Input data:
►

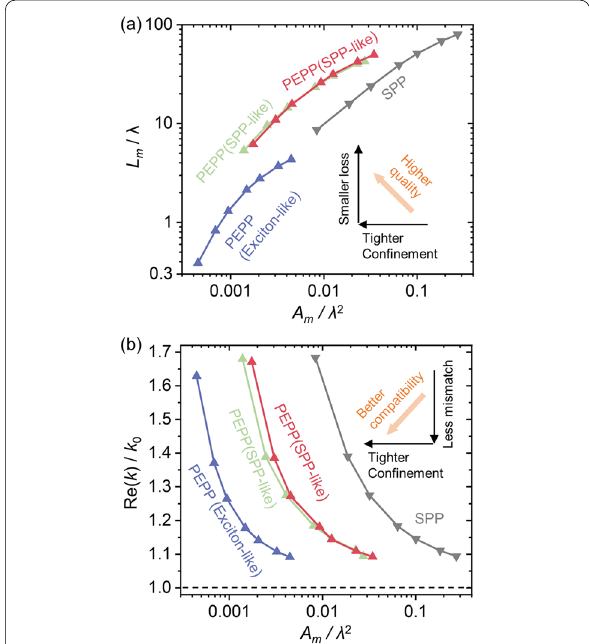
Fig. 6 Comparison between PEPPs and SPPs in parametric plots. a Normalized propagation length ( L m / λ ) versus normalized mode area ( A m / λ 2 ), revealing the trade-off between confinement and loss. Inset: since the confinement/propagation length increases toward the left/up direction, the trajectory located at the upper-left area indicates the best trade-off relation. b Normalized momentum (Re( k )/ k 0 , k 0 : wavevectors of free-space photons) versus normalized mode area ( A m / λ 2 ), revealing the trade-off between confinement and momentum mismatch to free-space photons (black dashed line). Inset: since the confinement/momentum mismatch increases toward the left/up direction, trajectories located at the bottom-left area indicate the best trade-off relation. Blue lines with triangles: exciton-like PEPPs for maximum confinement. Green and red lines with triangles: SPP-like PEPPs for maximum FOMs. Gray lines with triangles:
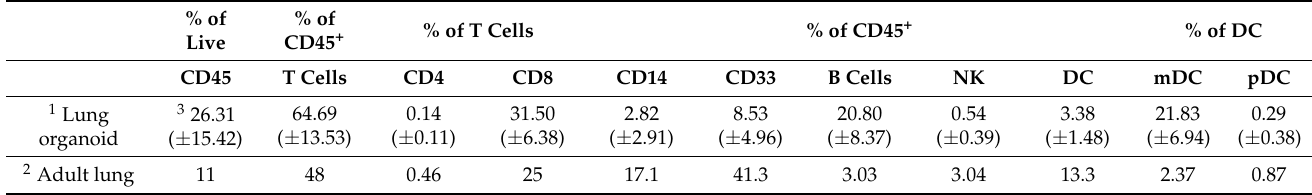
Table 2. Human immune cell reconstitution in the lung organoids of TKO-BLT-L mice and an adult human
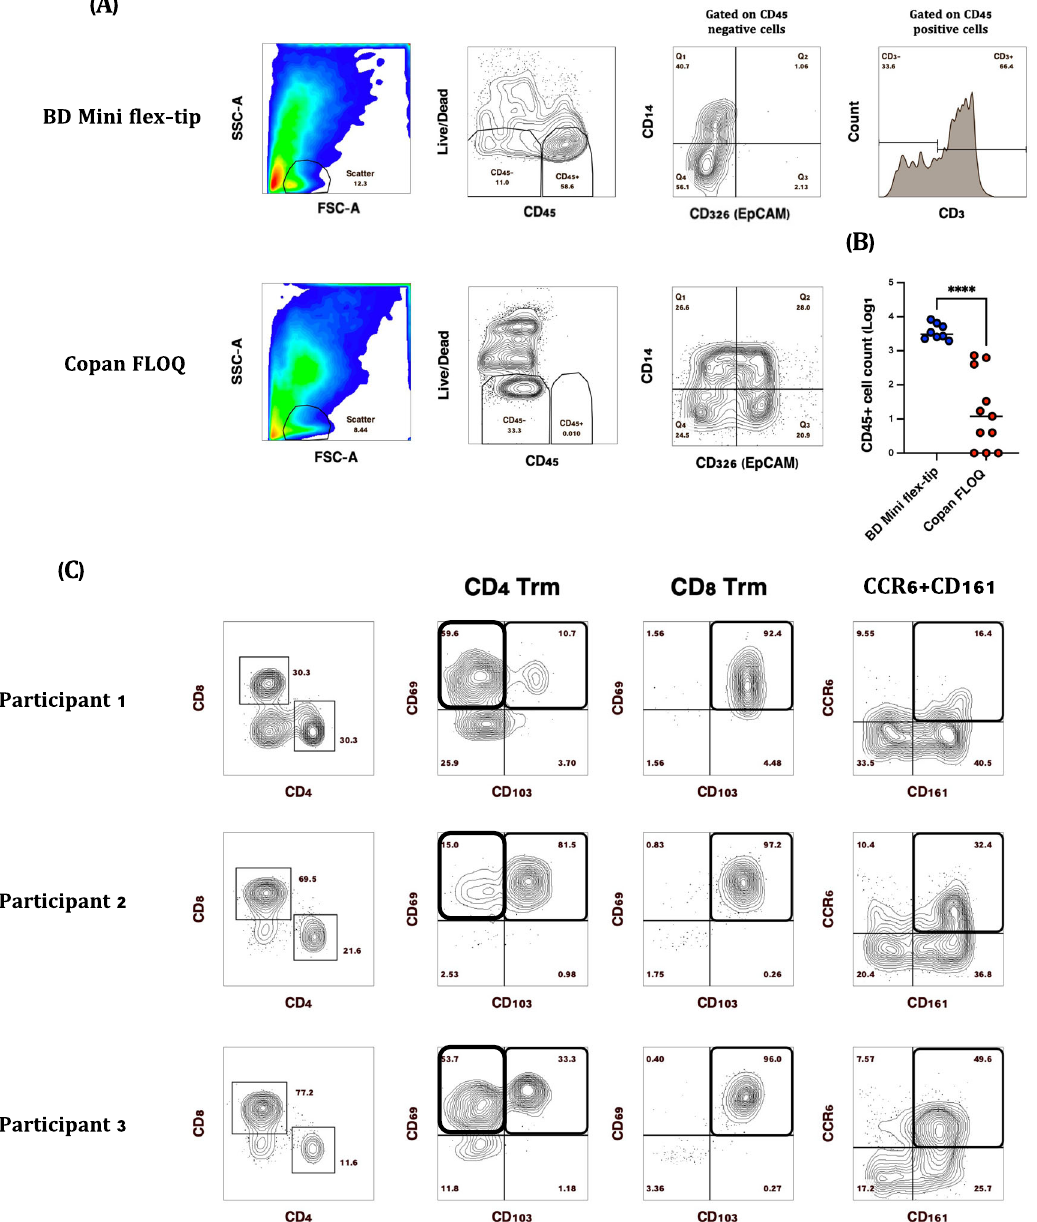
Fig. 1 Comparison of SARS-CoV-2 diagnostic testing nasopharyngeal (NP) swabs for immune cell recovery. Representative plots of CD45 + nasal immune cells isolated from ( A ) BD Mini Flex-tip swabs, majority of which (~40 – 90%) were CD3 + and Copan FLOQ swabs from which epithelial (CD326) (EpCAM + ) cells were the main cell type recovered. B A signi fi cant difference in CD45 + immune cell recovery was observed when BD Mini Flex-tip swabs were used compared to Copan FLOQ swabs (Mann – Whitney test, **** P > 0.0001). C Representative plots of CD3 + T cell subsets isolated from BD Mini-tip fl exible swabs. Majority of CD4 + and CD8 + T cells were Trm based on the expression of CD69 and or CD103, while 16 – 50% of CD4 + T cells were “ Th17- like ” based on the expression of CD161 and CCR6. was used for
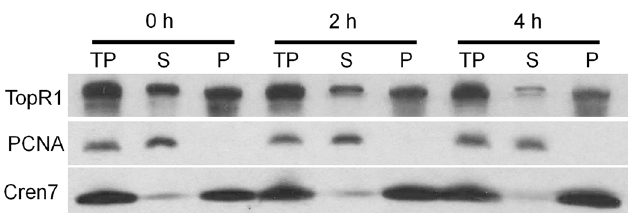
Figure 7. Western blot analysis of TopR1 level from cytoplasm fraction and chromatin-rich fraction during MMS treatment. S. islandicus Rey15A cells was treated with 2.6 mM MMS and cells were collected at 0, 2, and 4 h to prepare total protein (TP), cytoplasm fraction (supernatant, S) and chromatin-rich fraction (pellet, P). Antisera against PCNA3 and Cren7 were used as a loading control.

◄

Exercise details:
Could you print the data exactly as it appears and keep the pictures out?

Answer space:
Fig. 6 Comparison between PEPPs and SPPs in parametric plots. a Normalized propagation length ( L m / λ ) versus normalized mode area ( A m / λ 2 ), revealing the trade-off between confinement and loss. Inset: since the confinement/propagation length increases toward the left/up direction, the trajectory located at the upper-left area indicates the best trade-off relation. b Normalized momentum (Re( k )/ k 0 , k 0 : wavevectors of free-space photons) versus normalized mode area ( A m / λ 2 ), revealing the trade-off between confinement and momentum mismatch to free-space photons (black dashed line). Inset: since the confinement/momentum mismatch increases toward the left/up direction, trajectories located at the bottom-left area indicate the best trade-off relation. Blue lines with triangles: exciton-like PEPPs for maximum confinement. Green and red lines with triangles: SPP-like PEPPs for maximum FOMs. Gray lines with triangles:
Table 2. Human immune cell reconstitution in the lung organoids of TKO-BLT-L mice and an adult human
Fig. 1 Comparison of SARS-CoV-2 diagnostic testing nasopharyngeal (NP) swabs for immune cell recovery. Representative plots of CD45 + nasal immune cells isolated from ( A ) BD Mini Flex-tip swabs, majority of which (~40 – 90%) were CD3 + and Copan FLOQ swabs from which epithelial (CD326) (EpCAM + ) cells were the main cell type recovered. B A signi fi cant difference in CD45 + immune cell recovery was observed when BD Mini Flex-tip swabs were used compared to Copan FLOQ swabs (Mann – Whitney test, **** P > 0.0001). C Representative plots of CD3 + T cell subsets isolated from BD Mini-tip fl exible swabs. Majority of CD4 + and CD8 + T cells were Trm based on the expression of CD69 and or CD103, while 16 – 50% of CD4 + T cells were “ Th17- like ” based on the expression of CD161 and CCR6. was used for
Figure 7. Western blot analysis of TopR1 level from cytoplasm fraction and chromatin-rich fraction during MMS treatment. S. islandicus Rey15A cells was treated with 2.6 mM MMS and cells were collected at 0, 2, and 4 h to prepare total protein (TP), cytoplasm fraction (supernatant, S) and chromatin-rich fraction (pellet, P). Antisera against PCNA3 and Cren7 were used as a loading control.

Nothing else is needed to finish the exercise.